Avec ce dernier, les professionnels indiens de l’informatique pourraient être connectés avec les secteurs de l’informatique de Silicon Valley. En proposant de meilleures et de plus fréquentes connexions, ces trois transporteurs du Golfe ont également réussi à prendre des passagers aux autres lignes et compagnies aériennes.
À titre d’exemple, les vols Australie/Royaume-Uni avaient des escales attrayantes à Singapour ou Bangkok. Cependant, avec des vols plus fréquents, Emirates a réussi à prendre des passagers à Singapore Airlines, Thai Airways, British Airways et Qantas, et à les faire voyager via Dubaï.

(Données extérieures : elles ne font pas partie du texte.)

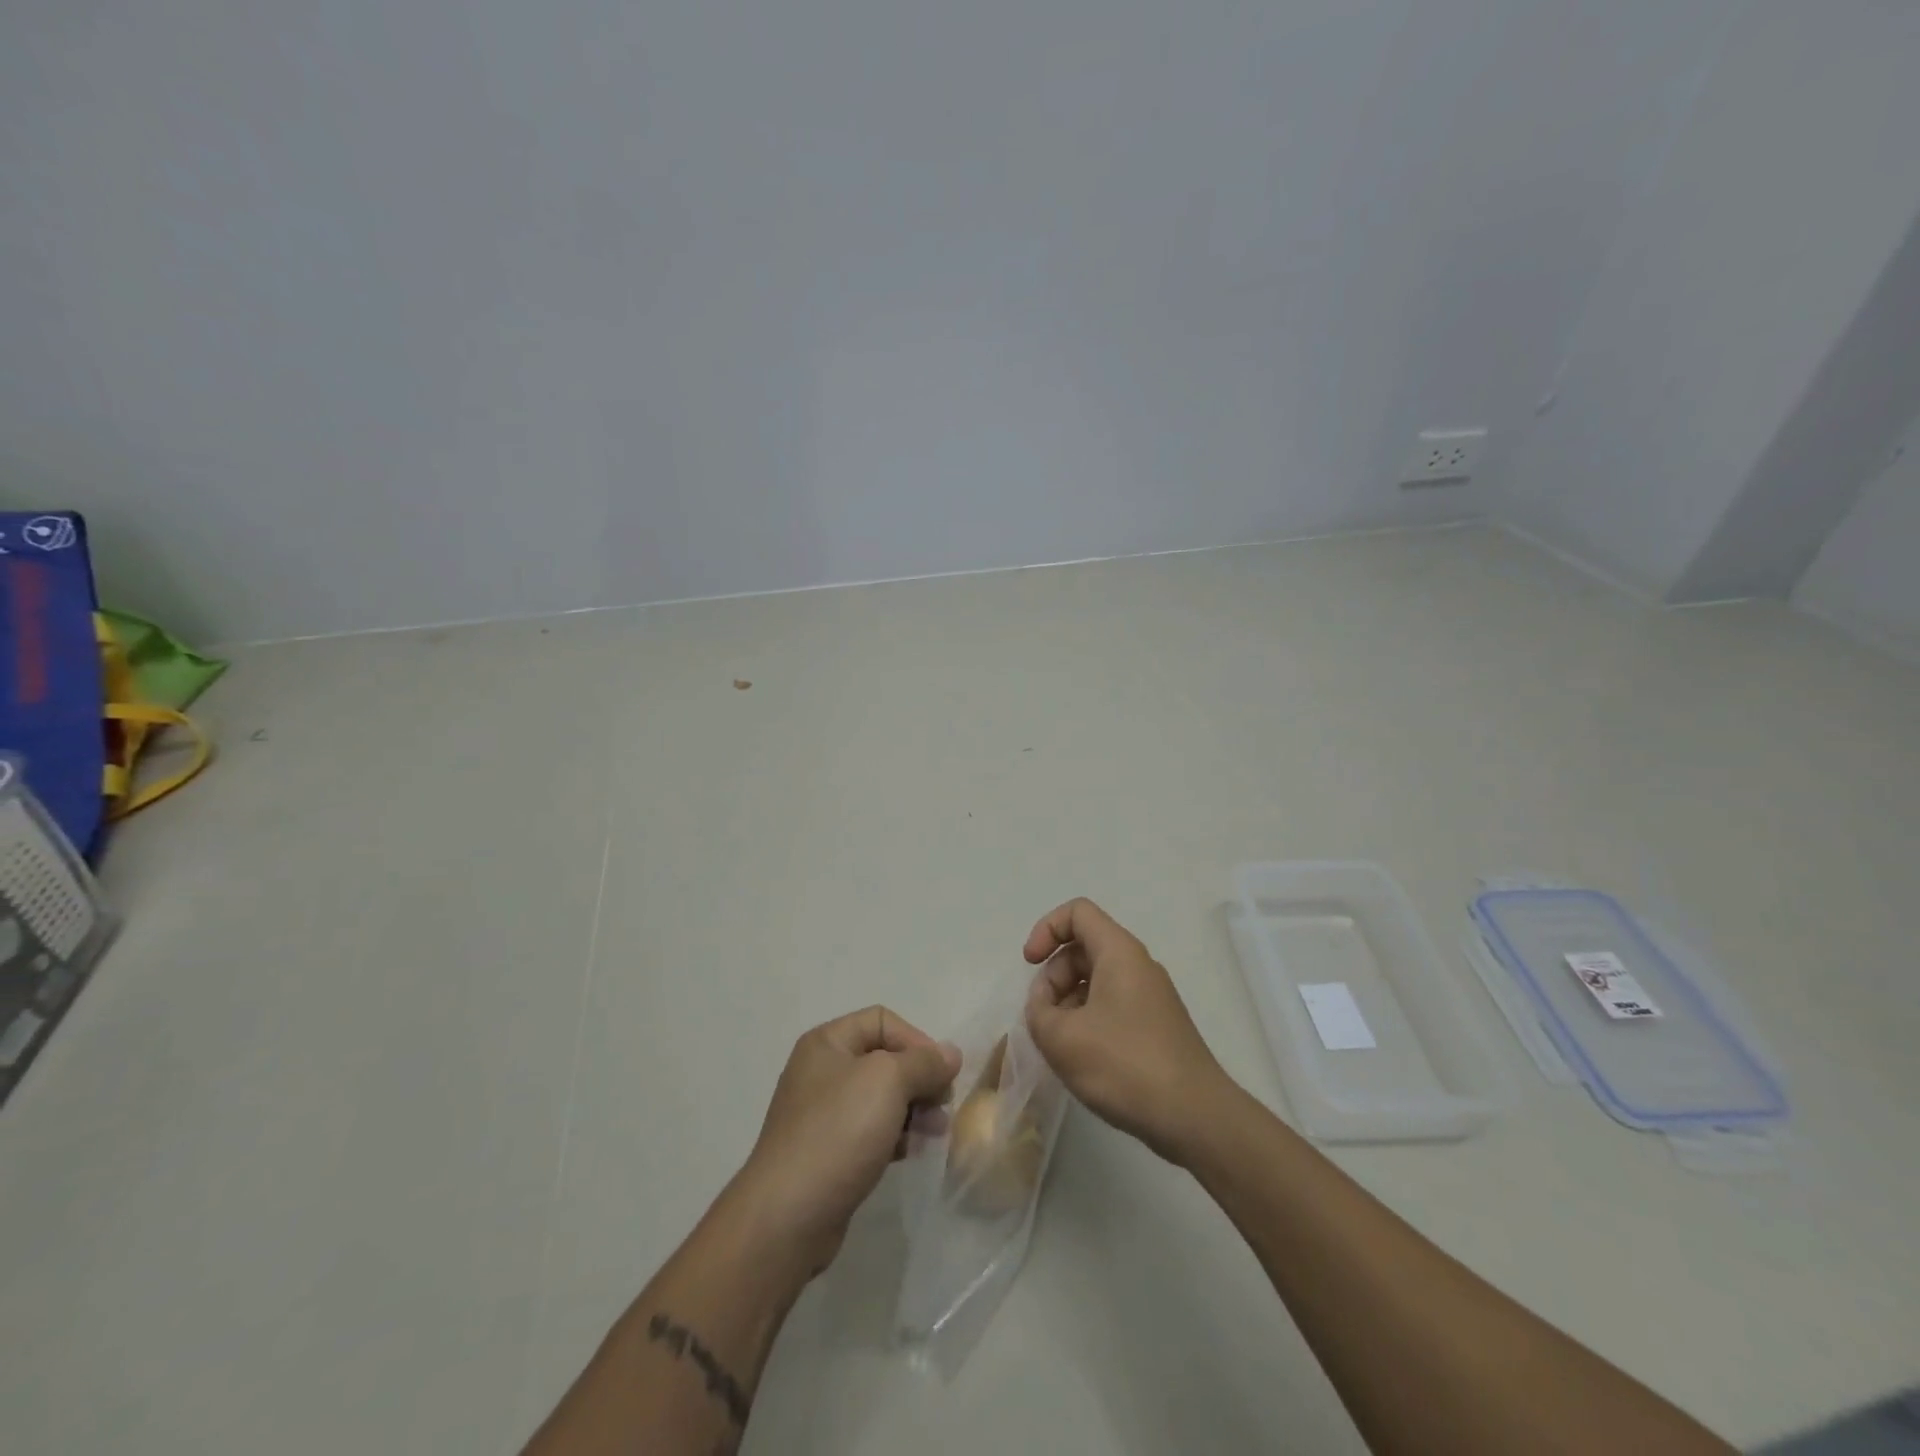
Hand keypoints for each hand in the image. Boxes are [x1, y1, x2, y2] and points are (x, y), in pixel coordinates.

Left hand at [729, 1006, 959, 1273]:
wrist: (788, 1216)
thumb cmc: (838, 1132)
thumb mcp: (888, 1081)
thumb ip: (924, 1062)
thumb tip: (950, 1054)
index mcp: (827, 1042)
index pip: (883, 1021)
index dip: (916, 1040)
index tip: (941, 1073)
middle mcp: (822, 1071)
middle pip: (884, 1059)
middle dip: (919, 1079)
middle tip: (943, 1105)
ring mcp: (823, 1113)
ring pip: (881, 1098)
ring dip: (914, 1109)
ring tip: (936, 1132)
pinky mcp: (829, 1152)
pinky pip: (871, 1131)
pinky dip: (895, 1136)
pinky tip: (911, 1152)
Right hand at [1024, 898, 1232, 1163]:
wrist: (1195, 1117)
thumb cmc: (1125, 1066)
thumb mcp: (1062, 1038)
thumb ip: (1038, 1011)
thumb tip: (1045, 1004)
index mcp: (1119, 953)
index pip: (1077, 912)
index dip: (1046, 930)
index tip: (1030, 965)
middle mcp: (1138, 965)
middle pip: (1084, 947)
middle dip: (1054, 976)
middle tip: (1044, 1018)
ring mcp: (1151, 996)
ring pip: (1096, 979)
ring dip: (1068, 1002)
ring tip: (1060, 1044)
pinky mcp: (1156, 1025)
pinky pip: (1112, 1005)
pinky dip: (1088, 1020)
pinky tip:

Les grands transporteurs européens ou américains n’ont pas su voir les nouvelles opportunités d’affaires. Maintenant qu’ils ont perdu un terrain considérable, ils crient à l’injustice, avec des allégations de subventions – ce dont ils ont bénéficié quand ils en avaient besoin.
Si elles veulent renverser la vapeur en leur faveur, les trois grandes compagnies aériennes américaines devront élargir leur offre et proposer de meilleurs choix et services au consommateur – pour regagner le terrain perdu, plutôt que de crier au scandale. Donald Trump, homme d’affaires devenu politicien, leur rendrait un grand service en conseillant aux compagnies aériennes de devenir plus efficaces et d’offrir aux voyageurs ce qu’ils veulent – un service efficient, un éventail plus large, et un meilleur choix.